DORA includes a notable provision on critical third-party ICT service providers (CTPPs), which subjects designated CTPPs (cloud providers, SaaS vendors of critical-tier services) to direct regulatory oversight. A phishing event at a CTPP that affects an EU financial-sector customer can now trigger DORA reporting against the CTPP itself, not just against the financial-sector customer. The implications for vendor-management and third-party-risk programs are material and still evolving as of mid-2026.[Regulation (EU) 2022/2554 (DORA) + ESMA + EBA technical standards 2024-2025]

Exhibit G

Frequently filed questions

ON RECORD

What is the average phishing-related breach cost in financial services?[open]

$5.90M per IBM 2025. Per-record cost $295. Second to healthcare on per-event cost; first on attacker volume share at 23.5% of all phishing.

What are the main regulatory drivers?[open]

NYDFS 23 NYCRR 500 (for NY-licensed entities), FFIEC supervisory guidance (for federally-regulated banks), GLBA Safeguards Rule, state DFS rules, and DORA (for EU operations).

What did the 2023 NYDFS amendments add?[open]

72-hour notification window, 24-hour ransomware-payment notification, MFA enforcement (phishing-resistant for privileged access), and board-attestation of cyber-program adequacy.

What is the wire-recovery posture?[open]

~30% gross across all events. 71% if filed at IC3 within 72 hours via the FBI FFKC and routed to a US domestic bank. Single-digit % for international destinations.

Are bank customers protected from phishing loss?[open]

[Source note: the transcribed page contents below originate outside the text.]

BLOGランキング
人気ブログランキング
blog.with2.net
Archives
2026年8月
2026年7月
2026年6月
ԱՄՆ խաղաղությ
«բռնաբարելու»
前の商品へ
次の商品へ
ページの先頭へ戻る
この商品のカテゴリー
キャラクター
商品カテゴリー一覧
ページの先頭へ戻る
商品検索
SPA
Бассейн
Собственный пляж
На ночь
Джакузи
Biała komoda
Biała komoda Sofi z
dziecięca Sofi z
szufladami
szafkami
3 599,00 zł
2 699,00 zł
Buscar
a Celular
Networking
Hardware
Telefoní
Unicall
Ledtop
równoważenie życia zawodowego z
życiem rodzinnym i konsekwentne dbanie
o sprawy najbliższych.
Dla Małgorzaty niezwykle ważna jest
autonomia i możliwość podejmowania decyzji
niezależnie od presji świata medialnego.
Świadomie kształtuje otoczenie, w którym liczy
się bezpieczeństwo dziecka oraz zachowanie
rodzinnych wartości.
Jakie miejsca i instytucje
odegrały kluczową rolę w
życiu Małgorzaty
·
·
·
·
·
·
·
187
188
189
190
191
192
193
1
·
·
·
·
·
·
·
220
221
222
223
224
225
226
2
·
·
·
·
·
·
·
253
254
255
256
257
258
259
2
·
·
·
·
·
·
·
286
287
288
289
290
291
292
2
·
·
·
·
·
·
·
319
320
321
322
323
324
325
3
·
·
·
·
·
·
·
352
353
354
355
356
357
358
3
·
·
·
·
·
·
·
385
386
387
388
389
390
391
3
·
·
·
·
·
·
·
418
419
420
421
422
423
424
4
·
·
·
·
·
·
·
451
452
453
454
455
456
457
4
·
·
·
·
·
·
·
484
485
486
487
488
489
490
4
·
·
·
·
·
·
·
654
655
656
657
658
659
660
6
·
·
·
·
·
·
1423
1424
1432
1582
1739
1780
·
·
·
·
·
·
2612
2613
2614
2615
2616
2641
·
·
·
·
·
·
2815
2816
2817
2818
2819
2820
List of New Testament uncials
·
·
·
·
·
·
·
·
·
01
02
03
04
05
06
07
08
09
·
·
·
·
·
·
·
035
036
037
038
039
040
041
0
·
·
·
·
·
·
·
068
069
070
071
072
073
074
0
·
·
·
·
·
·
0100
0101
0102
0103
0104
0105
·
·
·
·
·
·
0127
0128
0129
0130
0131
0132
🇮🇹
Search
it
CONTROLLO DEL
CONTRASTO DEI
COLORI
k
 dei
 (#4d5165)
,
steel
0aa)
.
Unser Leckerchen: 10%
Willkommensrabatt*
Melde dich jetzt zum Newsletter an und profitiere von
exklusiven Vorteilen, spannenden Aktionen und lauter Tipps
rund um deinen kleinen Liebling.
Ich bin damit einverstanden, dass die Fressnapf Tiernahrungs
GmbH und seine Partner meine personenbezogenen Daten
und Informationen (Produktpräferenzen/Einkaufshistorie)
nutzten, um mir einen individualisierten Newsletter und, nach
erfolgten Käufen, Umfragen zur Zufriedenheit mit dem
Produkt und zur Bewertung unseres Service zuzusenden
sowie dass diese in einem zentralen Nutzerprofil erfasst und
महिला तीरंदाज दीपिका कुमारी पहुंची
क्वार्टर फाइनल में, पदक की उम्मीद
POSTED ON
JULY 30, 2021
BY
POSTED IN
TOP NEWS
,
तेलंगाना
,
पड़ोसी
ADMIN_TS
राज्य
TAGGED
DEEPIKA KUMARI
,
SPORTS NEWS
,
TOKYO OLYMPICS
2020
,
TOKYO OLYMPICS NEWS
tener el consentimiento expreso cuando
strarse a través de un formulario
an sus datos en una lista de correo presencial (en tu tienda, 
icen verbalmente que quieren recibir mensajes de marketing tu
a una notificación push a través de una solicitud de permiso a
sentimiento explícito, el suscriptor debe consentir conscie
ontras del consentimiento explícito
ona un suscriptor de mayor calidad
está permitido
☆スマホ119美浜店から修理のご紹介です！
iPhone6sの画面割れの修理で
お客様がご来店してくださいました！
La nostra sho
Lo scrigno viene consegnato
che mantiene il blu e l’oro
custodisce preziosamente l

Retail consumers, largely yes, under Regulation E reimbursement provided the customer reports promptly. Commercial customers carry more of the loss directly because Reg E protections do not apply to most commercial accounts.

Does DORA affect US financial entities?[open]

If the entity has EU operations, yes. DORA applies extraterritorially to US entities providing services into the EU. Critical third-party ICT service providers (cloud providers) are also subject to direct DORA oversight.

What is the single most-cited NYDFS finding?[open]

MFA enforcement gaps. Failure to deploy MFA in line with the 2023 amendments is the most-cited issue in enforcement actions through 2023-2025, with settlement bands typically $1M to $5M.